Among the scenarios that people fail to take into consideration: “What happens if suddenly one partner’s business collapses, when the other partner has means or a wealthy family? Yes, this is outside capital that belongs to the family of one member of the couple, but that leaves the other person without any financial support. In that case, is it fair to equally divide the property that accrued in the marriage? Not really – because one has a financial cushion and the other will be left with nothing. This is where the concept of distributive justice comes into play,” Nornberg says.

Then there’s also the elusive matter of motivation, which sometimes gets overlooked too. “If there is a big economic disparity between the two parties, you get a situation in which the financially strong side has less motivation to build themselves up financially or to save money,” Nornberg says. “In this situation, if there is a joint account along with other separate accounts, sometimes the side that is stronger financially actually has a tendency to spend more from the joint account – then what happens to the party that is weaker financially?”

There are many other potential pitfalls too, such as inadequate legal knowledge, at times even by the lawyers behind the agreement. “There’s a mistake that I see a lot of people make – which is to try to choose between a prenup and a will. It’s more common with second marriages, where people are already thinking more about the end. Why go for a will? Because it’s easier, it doesn’t hurt the romance, and therefore people sometimes people try to arrange the property issues this way, but in reality they also need a prenup.

"A will says – I bequeath what belongs to me to my children, let’s say, but if somebody else, perhaps by current spouse from my second marriage, has claims about what belongs to me, there will be a problem. Unfortunately, I run into a lot of cases like this. It’s professional negligence. There are also agreements that seek to create an economic arrangement for the duration of the marriage itself, not only to address the question of how things get split in the event of breakup.
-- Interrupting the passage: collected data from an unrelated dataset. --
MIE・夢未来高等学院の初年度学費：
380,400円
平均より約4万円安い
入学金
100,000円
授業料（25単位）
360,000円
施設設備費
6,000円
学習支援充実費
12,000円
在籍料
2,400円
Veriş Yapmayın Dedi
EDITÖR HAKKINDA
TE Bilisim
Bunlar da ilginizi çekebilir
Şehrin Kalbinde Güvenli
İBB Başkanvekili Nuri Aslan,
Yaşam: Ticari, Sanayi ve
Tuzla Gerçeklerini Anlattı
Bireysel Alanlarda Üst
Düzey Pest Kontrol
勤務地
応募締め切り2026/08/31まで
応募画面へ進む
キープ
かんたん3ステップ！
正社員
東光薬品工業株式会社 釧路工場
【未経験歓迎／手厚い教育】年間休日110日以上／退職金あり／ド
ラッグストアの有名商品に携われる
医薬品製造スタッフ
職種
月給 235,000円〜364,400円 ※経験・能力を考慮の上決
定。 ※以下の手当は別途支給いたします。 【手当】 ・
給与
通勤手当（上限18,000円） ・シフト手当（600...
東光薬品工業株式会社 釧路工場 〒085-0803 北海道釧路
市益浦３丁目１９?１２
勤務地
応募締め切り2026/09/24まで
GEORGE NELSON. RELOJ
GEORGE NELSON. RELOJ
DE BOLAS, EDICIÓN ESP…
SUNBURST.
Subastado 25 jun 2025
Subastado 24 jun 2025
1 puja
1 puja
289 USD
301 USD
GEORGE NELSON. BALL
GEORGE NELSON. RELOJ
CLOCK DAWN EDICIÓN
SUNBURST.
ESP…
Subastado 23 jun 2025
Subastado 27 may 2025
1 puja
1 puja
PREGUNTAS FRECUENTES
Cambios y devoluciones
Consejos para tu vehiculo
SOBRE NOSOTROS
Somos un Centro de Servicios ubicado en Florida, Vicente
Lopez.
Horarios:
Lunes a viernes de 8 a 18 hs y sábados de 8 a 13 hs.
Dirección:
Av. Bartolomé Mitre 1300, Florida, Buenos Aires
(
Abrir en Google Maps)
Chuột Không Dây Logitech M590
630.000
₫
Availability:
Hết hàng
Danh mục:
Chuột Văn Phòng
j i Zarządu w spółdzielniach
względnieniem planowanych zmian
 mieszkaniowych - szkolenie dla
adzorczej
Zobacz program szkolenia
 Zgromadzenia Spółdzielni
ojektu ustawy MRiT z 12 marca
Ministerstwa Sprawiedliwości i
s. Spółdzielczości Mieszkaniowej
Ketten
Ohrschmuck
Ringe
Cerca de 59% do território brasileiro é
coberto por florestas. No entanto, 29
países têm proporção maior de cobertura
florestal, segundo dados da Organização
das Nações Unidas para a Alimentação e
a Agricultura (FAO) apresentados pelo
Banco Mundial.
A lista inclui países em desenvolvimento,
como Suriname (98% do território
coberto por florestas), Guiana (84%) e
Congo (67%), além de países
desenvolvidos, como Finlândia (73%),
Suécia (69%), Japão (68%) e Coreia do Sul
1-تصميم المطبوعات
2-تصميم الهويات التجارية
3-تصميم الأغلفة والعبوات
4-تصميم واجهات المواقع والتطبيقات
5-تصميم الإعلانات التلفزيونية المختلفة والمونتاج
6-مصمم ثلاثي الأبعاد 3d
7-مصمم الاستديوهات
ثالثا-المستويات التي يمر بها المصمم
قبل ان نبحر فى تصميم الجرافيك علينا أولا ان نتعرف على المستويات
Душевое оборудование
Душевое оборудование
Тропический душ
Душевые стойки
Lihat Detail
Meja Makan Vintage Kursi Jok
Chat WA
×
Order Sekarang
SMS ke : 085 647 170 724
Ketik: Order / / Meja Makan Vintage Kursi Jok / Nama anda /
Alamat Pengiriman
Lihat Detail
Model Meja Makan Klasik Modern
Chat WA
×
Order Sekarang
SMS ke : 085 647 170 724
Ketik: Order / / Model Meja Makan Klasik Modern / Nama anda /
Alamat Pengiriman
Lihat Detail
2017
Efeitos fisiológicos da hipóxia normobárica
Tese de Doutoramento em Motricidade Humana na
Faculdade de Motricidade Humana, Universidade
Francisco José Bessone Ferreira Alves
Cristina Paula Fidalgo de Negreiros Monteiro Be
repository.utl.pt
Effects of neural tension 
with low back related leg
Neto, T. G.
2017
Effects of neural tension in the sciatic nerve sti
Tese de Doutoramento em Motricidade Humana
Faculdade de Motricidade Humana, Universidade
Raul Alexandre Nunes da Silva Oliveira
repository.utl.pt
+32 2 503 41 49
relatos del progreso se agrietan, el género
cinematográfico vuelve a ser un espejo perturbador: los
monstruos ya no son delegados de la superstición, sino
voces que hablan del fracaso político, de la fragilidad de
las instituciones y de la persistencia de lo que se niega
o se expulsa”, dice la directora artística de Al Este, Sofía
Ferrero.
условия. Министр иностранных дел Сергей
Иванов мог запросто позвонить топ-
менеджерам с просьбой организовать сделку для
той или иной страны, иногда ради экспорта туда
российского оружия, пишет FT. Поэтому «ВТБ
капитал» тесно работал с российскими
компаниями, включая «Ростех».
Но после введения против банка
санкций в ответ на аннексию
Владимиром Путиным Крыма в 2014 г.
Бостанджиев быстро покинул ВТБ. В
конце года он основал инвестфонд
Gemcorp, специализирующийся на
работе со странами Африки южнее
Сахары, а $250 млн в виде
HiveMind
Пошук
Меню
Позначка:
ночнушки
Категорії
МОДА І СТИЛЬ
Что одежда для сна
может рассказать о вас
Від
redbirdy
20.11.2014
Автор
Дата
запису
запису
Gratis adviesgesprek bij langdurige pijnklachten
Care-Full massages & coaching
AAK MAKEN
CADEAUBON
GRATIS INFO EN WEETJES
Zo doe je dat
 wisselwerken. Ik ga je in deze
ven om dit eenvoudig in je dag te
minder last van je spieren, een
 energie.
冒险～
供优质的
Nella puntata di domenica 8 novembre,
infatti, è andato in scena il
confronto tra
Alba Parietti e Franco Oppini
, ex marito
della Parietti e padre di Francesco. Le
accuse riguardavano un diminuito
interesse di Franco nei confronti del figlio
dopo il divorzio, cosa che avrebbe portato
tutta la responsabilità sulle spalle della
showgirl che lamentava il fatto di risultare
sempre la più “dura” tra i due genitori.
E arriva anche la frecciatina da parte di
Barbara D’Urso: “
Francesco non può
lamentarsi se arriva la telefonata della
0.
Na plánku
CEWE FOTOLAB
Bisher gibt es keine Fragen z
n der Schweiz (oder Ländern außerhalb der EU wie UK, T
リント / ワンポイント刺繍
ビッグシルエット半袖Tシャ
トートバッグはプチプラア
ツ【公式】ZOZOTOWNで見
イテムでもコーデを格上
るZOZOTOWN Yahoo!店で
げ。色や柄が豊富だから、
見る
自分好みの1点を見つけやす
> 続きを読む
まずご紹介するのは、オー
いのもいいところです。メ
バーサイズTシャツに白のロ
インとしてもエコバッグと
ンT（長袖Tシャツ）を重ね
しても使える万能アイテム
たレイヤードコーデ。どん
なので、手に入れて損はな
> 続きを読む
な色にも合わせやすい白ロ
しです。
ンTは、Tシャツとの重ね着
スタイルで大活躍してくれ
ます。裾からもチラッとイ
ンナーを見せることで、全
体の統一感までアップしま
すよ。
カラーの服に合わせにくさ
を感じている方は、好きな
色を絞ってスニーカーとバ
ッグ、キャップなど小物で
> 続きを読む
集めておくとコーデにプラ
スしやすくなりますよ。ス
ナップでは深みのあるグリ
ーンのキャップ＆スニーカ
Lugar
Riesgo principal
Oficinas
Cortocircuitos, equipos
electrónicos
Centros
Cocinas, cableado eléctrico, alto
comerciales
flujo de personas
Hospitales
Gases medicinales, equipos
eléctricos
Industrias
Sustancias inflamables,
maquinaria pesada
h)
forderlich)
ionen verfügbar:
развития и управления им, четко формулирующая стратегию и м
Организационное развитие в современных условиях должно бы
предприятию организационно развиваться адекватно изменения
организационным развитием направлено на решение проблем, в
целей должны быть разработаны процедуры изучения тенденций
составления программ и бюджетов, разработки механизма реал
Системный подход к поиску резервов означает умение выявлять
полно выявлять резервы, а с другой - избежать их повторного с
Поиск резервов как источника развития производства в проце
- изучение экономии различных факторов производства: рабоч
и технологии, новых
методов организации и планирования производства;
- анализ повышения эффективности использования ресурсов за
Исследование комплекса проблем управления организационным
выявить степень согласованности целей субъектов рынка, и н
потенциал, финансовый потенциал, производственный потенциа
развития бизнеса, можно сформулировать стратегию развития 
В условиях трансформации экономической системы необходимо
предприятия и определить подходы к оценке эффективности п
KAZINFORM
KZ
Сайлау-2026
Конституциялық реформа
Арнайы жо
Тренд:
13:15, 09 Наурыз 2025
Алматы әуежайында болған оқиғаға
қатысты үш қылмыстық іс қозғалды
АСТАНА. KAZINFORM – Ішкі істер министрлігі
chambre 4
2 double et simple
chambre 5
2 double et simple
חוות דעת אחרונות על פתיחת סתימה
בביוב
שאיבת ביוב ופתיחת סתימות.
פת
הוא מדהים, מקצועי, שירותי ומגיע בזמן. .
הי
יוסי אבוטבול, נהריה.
"More and more people today are asking – how will we finance our life together? Will each person keep his or her own money separately, and we’ll keep a joint account too? Of course, when divorced people embark on a second marriage, they frequently want to maintain financial independence. You also occasionally hear about agreements regarding intimacy, sometimes involving famous people. For example, it was once reported that Mark Zuckerberg and his wife Priscilla Chan signed an agreement requiring them to spend quality time alone with one another, and you even hear sometimes about attempts to contractually set the frequency of sexual relations in a marriage. But it’s legally, it’s questionable whether that can be enforced.”